The NRA also has been fending off congressional scrutiny from Democrats who have suggested links to Russia during the 2016 campaign.
That scrutiny was fueled by Maria Butina, a Russian who has pleaded guilty to conspiracy to influence U.S. politics. She has admitted to trying to gain a foothold within Republican circles by becoming friendly with NRA officials.
Prosecutors have asked for an 18-month prison sentence for Butina, and a sentencing hearing is scheduled for Friday.
Coincidentally, that is the same day Mr. Trump and Vice President Mike Pence, with top NRA officials such as Mr. LaPierre and NRA President Oliver North, are scheduled to address activists at the annual “leadership forum” in Indianapolis hosted by the NRA’s legislative lobbying arm.
Mr. Trump secured the NRA’s earliest-ever presidential endorsement in 2016, and his trip to Indianapolis this week will mark his third consecutive appearance as the sitting president at the group’s annual gathering.
Some gun rights advocates have protested the administration’s ban on bump-stock-type devices. But they generally have remained loyal to the president, citing Mr. Trump’s two Supreme Court picks and his outspoken advocacy for the Second Amendment dating to the 2016 campaign.
Though Mr. Trump will undoubtedly pump up the crowd, the NRA nevertheless will continue to face the brewing battle with New York as well as a new one with Los Angeles.

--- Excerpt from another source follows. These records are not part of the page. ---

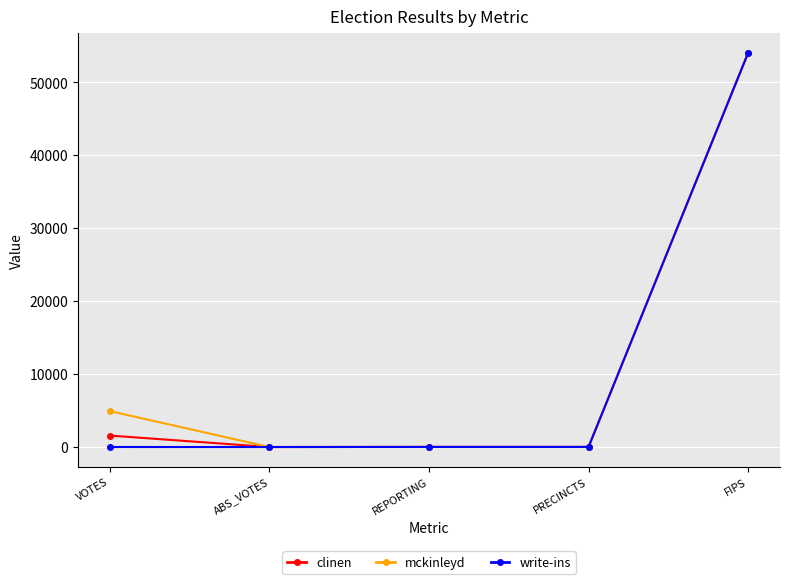

How many data points in mckinleyd are less than 13?

1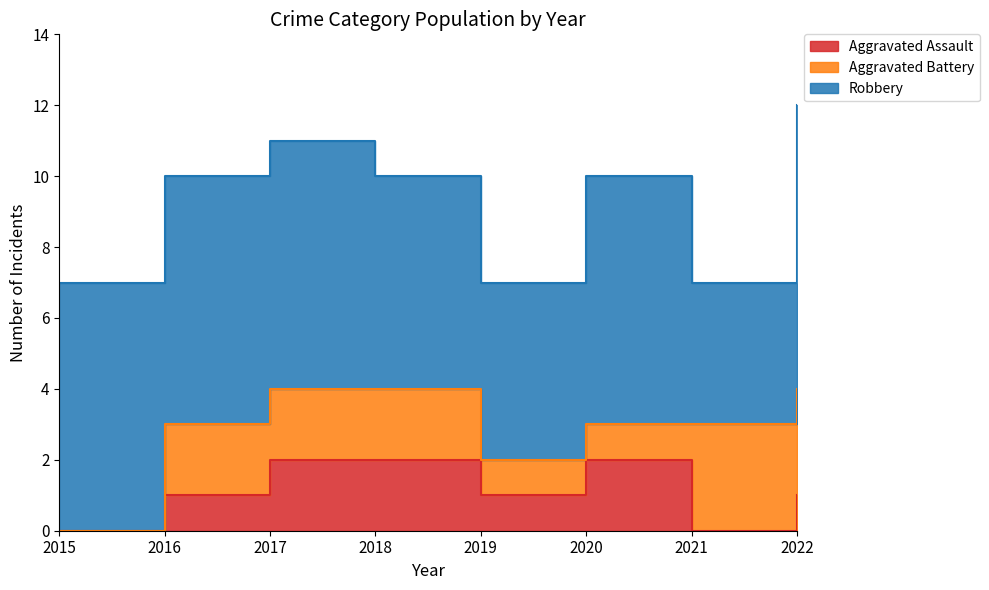

Which series changed the most between 2017 and 2019?

Robbery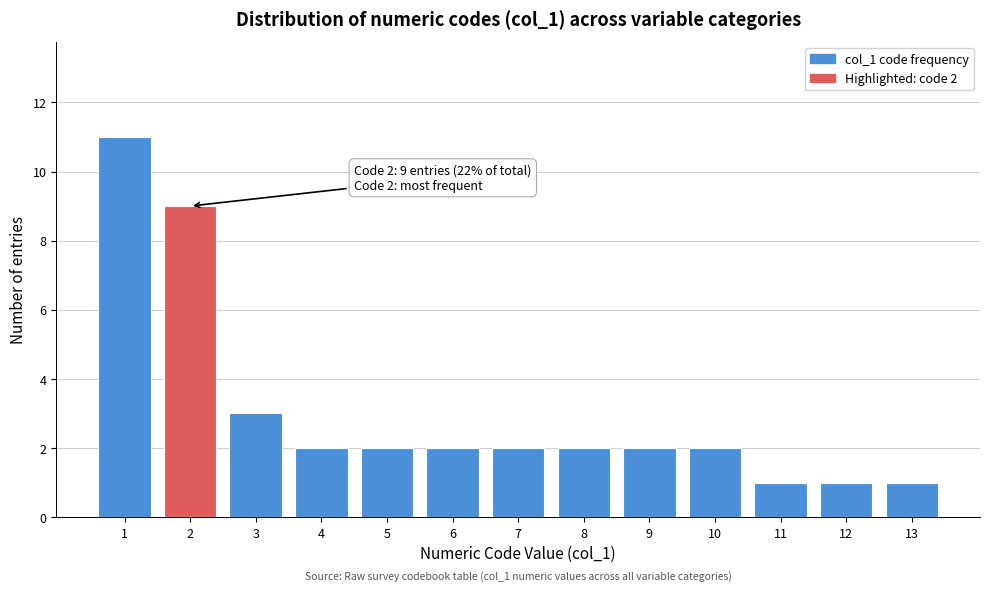

Reading left to right, what are all the values shown in this chart?

11	9	3	2	2	2	2	2	2	2	1	1	1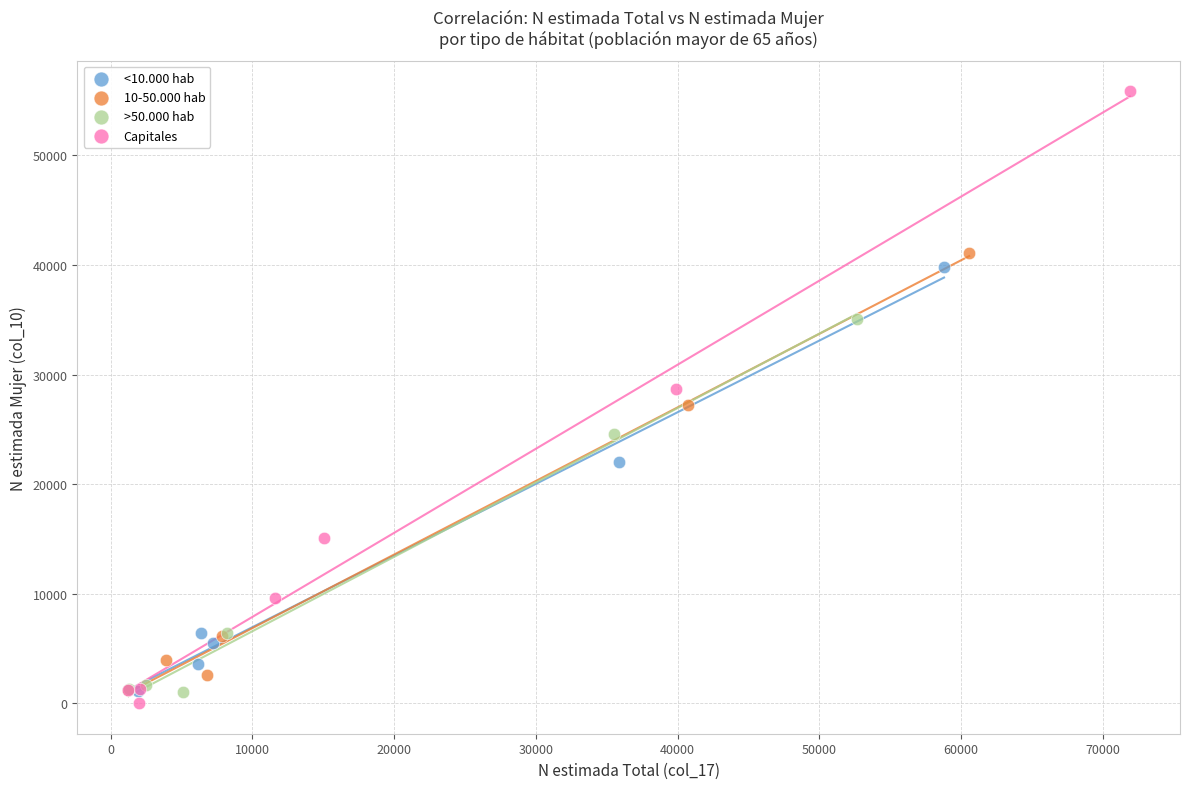

Which series has the largest Y range (max minus min)?

Capitales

The NRA sued Gov. Andrew Cuomo and the State Department of Financial Services in May, saying New York was violating the NRA’s right to free speech by discouraging banks and insurance companies from doing business with the group.
“I have very little sympathy for them. They’ve been a longtime nemesis to me,” Mr. Cuomo said last year. “If the NRA goes away, I will remember the NRA in my thoughts and prayers.”
A federal judge in November allowed the case to proceed on First Amendment grounds, and the NRA has received support from the American Civil Liberties Union.
But the state’s new attorney general, Letitia James, also has vowed to investigate the NRA’s status as a nonprofit social welfare organization, which entitles it to significant tax benefits.
The person familiar with the inner workings of the group said the NRA cut a large sum of money out of its budget heading into 2019, with no major layoffs, to help pay for legal fees to fight New York, calling it a must-win situation.
“We’ll dig out of the debt incurred in the presidential and in the ‘18 election,” they said. “But if we walk away from this lawsuit or if we try to switch horses in the middle of this, or we try to do this on the cheap, the results could be catastrophic … and that does not make sense.”
On Wednesday, the NRA filed a lawsuit in federal court in California, arguing that Los Angeles is running afoul of the group’s free speech rights with an ordinance that requires city contractors to disclose their ties to the NRA.
“This is modern-day McCarthyism, and my clients are confident no judge will let it stand,” said Chuck Michel, lead attorney for the NRA in the case.
A spokesman for the office of Los Angeles City Attorney Michael Feuer said the city will vigorously defend the ordinance, which took effect April 1 after the City Council approved it in February.